You can obviously adjust the MaxTokenSize to accommodate more groups, but knowing what value to set it to isn't an easy exercise. Microsoft provides the tokensz.exe tool to help you with this process; you can get this tool and more info from the Microsoft Download Center: Tokensz. Also, the MaxTokenSize value has an upper limit. The maximum allowed value of MaxTokenSize is 65,535 bytes. However, because of the way the HTTP protocol encodes authentication context tokens, Microsoft recommends that you don't set the MaxTokenSize registry entry to a value larger than 48,000 bytes.

To make it easier for administrators to configure the MaxTokenSize parameter and to reduce the number of authentication errors caused by token bloat, Windows 8 and Windows Server 2012 include some important changes.
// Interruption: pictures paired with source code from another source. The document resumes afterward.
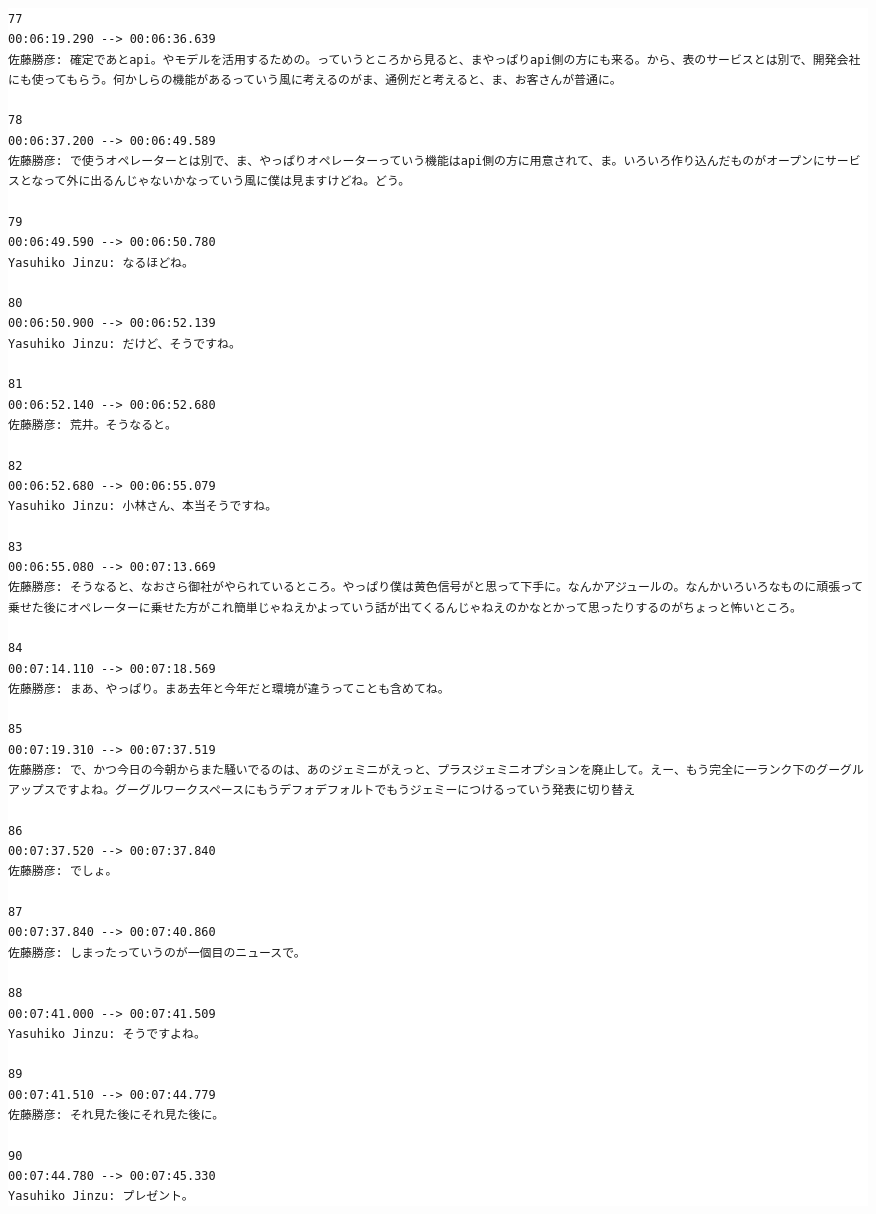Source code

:     77
    00:06:19.290 --> 00:06:36.639
    佐藤勝彦: 確定であとapi。やモデルを活用するための。っていうところから見ると、まやっぱりapi側の方にも来る。から、表のサービスとは別で、開発会社にも使ってもらう。何かしらの機能があるっていう風に考えるのがま、通例だと考えると、ま、お客さんが普通に。
    
    78
    00:06:37.200 --> 00:06:49.589
    佐藤勝彦: で使うオペレーターとは別で、ま、やっぱりオペレーターっていう機能はapi側の方に用意されて、ま。いろいろ作り込んだものがオープンにサービスとなって外に出るんじゃないかなっていう風に僕は見ますけどね。どう。
    
    79
    00:06:49.590 --> 00:06:50.780
    Yasuhiko Jinzu: なるほどね。
    
    80
    00:06:50.900 --> 00:06:52.139
    Yasuhiko Jinzu: だけど、そうですね。
    
    81
    00:06:52.140 --> 00:06:52.680
    佐藤勝彦: 荒井。そうなると。
    
    82
    00:06:52.680 --> 00:06:55.079
    Yasuhiko Jinzu: 小林さん、本当そうですね。
    
    83
    00:06:55.080 --> 00:07:13.669
    佐藤勝彦: そうなると、なおさら御社がやられているところ。やっぱり僕は黄色信号がと思って下手に。なんかアジュールの。なんかいろいろなものに頑張って乗せた後にオペレーターに乗せた方がこれ簡単じゃねえかよっていう話が出てくるんじゃねえのかなとかって思ったりするのがちょっと怖いところ。
    
    84
    00:07:14.110 --> 00:07:18.569
    佐藤勝彦: まあ、やっぱり。まあ去年と今年だと環境が違うってことも含めてね。
    
    85
    00:07:19.310 --> 00:07:37.519
    佐藤勝彦: で、かつ今日の今朝からまた騒いでるのは、あのジェミニがえっと、プラスジェミニオプションを廃止して。えー、もう完全に一ランク下のグーグルアップスですよね。グーグルワークスペースにもうデフォデフォルトでもうジェミーにつけるっていう発表に切り替え
    
    86
    00:07:37.520 --> 00:07:37.840
    佐藤勝彦: でしょ。
    
    87
    00:07:37.840 --> 00:07:40.860
    佐藤勝彦: しまったっていうのが一個目のニュースで。
    
    88
    00:07:41.000 --> 00:07:41.509
    Yasuhiko Jinzu: そうですよね。
    
    89
    00:07:41.510 --> 00:07:44.779
    佐藤勝彦: それ見た後にそれ見た後に。
    
    90
    00:07:44.780 --> 00:07:45.330
    Yasuhiko Jinzu: プレゼント。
Windows 8 and Windows Server 2012 come with two new Group Policy Object (GPO) settings that are related to MaxTokenSize. The first GPO setting makes it easier to set and enforce the MaxTokenSize registry value using GPOs. It's called Set maximum Kerberos SSPI context token buffer size and is located in the Computer Configuration\Administrative Templates\System\Kerberos GPO container; Figure 1 shows the GPO options. See the Microsoft article "How to use Group Policy to add the MaxTokenSize registry entry to multiple computers" for a summary of how to enforce MaxTokenSize values on different Windows versions.

Kerberos_token_GPO_smFig1
Figure 1: Setting options for the new Set maximum Kerberos SSPI context token buffer size GPO (Click image for larger view)

The second setting is called Warning events for large Kerberos tickets and is located in the Computer Configuration\Administrative Templates\System\KDC GPO container; Figure 2 shows the options for this GPO. When you enable this GPO setting, you must enter a Kerberos ticket threshold size. This setting lets you configure at what threshold size Kerberos tickets will trigger a ticket-size warning event (with Event ID 31, a new Event ID for Windows Server 2012 and Windows 8) in the Windows System event log.
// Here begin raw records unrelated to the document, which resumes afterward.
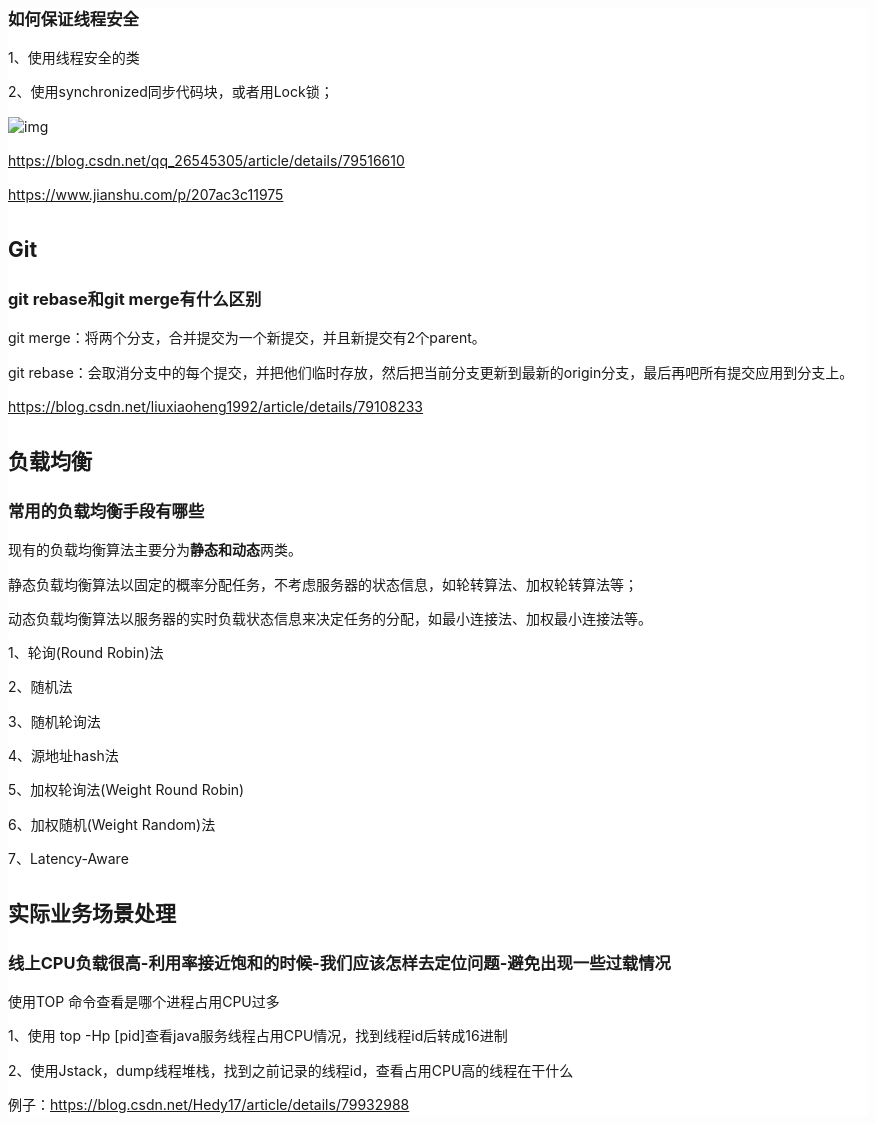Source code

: ### 如何保证线程安全

1、使用线程安全的类

2、使用synchronized同步代码块，或者用Lock锁；

![img](assets/6516264-f95844885895f4ea.webp)

https://blog.csdn.net/qq_26545305/article/details/79516610

https://www.jianshu.com/p/207ac3c11975

## Git

### git rebase和git merge有什么区别

git merge：将两个分支，合并提交为一个新提交，并且新提交有2个parent。

git rebase：会取消分支中的每个提交，并把他们临时存放，然后把当前分支更新到最新的origin分支，最后再吧所有提交应用到分支上。

https://blog.csdn.net/liuxiaoheng1992/article/details/79108233

## 负载均衡

### 常用的负载均衡手段有哪些

现有的负载均衡算法主要分为**静态和动态**两类。

静态负载均衡算法以固定的概率分配任务，不考虑服务器的状态信息，如轮转算法、加权轮转算法等；

动态负载均衡算法以服务器的实时负载状态信息来决定任务的分配，如最小连接法、加权最小连接法等。

1、轮询(Round Robin)法

2、随机法

3、随机轮询法

4、源地址hash法

5、加权轮询法(Weight Round Robin)

6、加权随机(Weight Random)法

7、Latency-Aware

## 实际业务场景处理

### 线上CPU负载很高-利用率接近饱和的时候-我们应该怎样去定位问题-避免出现一些过载情况

使用TOP 命令查看是哪个进程占用CPU过多

1、使用 top -Hp [pid]查看java服务线程占用CPU情况，找到线程id后转成16进制

2、使用Jstack，dump线程堆栈，找到之前记录的线程id，查看占用CPU高的线程在干什么

例子：https://blog.csdn.net/Hedy17/article/details/79932988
Kerberos_tickets_GPO_smFig2
Figure 2: Setting options for the new Warning events for large Kerberos tickets GPO (Click image for larger view)

You can use this setting to determine the exact value you should set for the MaxTokenSize key in your Active Directory (AD) environment. Before, you were forced to use the relatively complex tokensz.exe tool to determine an optimal MaxTokenSize value. If you disable or don't configure this setting, the threshold value for sending warning events defaults to 12,000 bytes, which is the default MaxTokenSize value on Windows 7, Windows Server 2008 R2, and earlier Windows versions.
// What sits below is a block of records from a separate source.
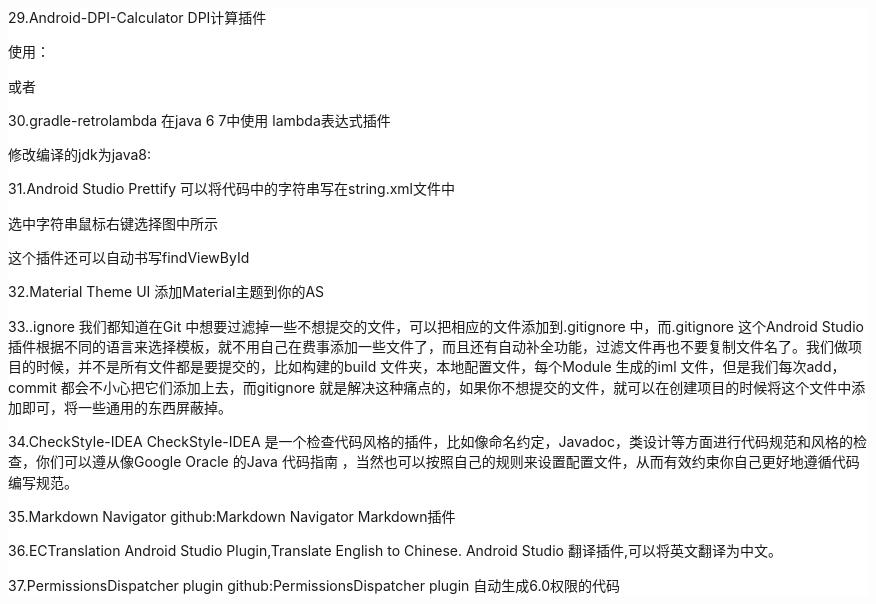 

29.Android-DPI-Calculator
DPI计算插件



使用：

或者


30.gradle-retrolambda
在java 6 7中使用 lambda表达式插件

修改编译的jdk为java8:


31.Android Studio Prettify
可以将代码中的字符串写在string.xml文件中

选中字符串鼠标右键选择图中所示


这个插件还可以自动书写findViewById










32.Material Theme UI
添加Material主题到你的AS







33..ignore
我们都知道在Git 中想要过滤掉一些不想提交的文件，可以把相应的文件添加到.gitignore 中，而.gitignore 这个Android Studio 插件根据不同的语言来选择模板，就不用自己在费事添加一些文件了，而且还有自动补全功能，过滤文件再也不要复制文件名了。我们做项目的时候，并不是所有文件都是要提交的，比如构建的build 文件夹，本地配置文件，每个Module 生成的iml 文件，但是我们每次add，commit 都会不小心把它们添加上去，而gitignore 就是解决这种痛点的，如果你不想提交的文件，就可以在创建项目的时候将这个文件中添加即可，将一些通用的东西屏蔽掉。







34.CheckStyle-IDEA
CheckStyle-IDEA 是一个检查代码风格的插件，比如像命名约定，Javadoc，类设计等方面进行代码规范和风格的检查，你们可以遵从像Google Oracle 的Java 代码指南 ，当然也可以按照自己的规则来设置配置文件，从而有效约束你自己更好地遵循代码编写规范。

35.Markdown Navigator
github:Markdown Navigator
Markdown插件



36.ECTranslation
Android Studio Plugin,Translate English to Chinese. Android Studio 翻译插件,可以将英文翻译为中文。



37.PermissionsDispatcher plugin
github:PermissionsDispatcher plugin
自动生成6.0权限的代码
Finally, in Windows Server 2012, the Kerberos Key Distribution Center (KDC) service that runs on every domain controller (DC) also optimizes the storage of group SIDs in the PAC in order to further reduce the PAC size and reduce the number of Kerberos authentication errors. This feature is called KDC Resource Group Compression. To compress resource group SIDs, the KDC stores the SID of the resource domain to which the resource group belongs only once. Then, it inserts only the Relative Identifier (RID) portion of each resource group SID into the authorization data.

Because some third-party Kerberos implementations don't understand KDC Resource Group Compression and this could cause interoperability problems, you can disable the feature on the level of your Windows Server 2012 DCs. To do so, you must set the DisableResourceGroupsFields registry key in the HKLM\Software\Microsoft\Windows\CurrentVersion\Policies\System\Kdc\Parameters container to value 1. More information about all these Kerberos-related changes can also be found in the Microsoft TechNet article "What's New in Kerberos Authentication."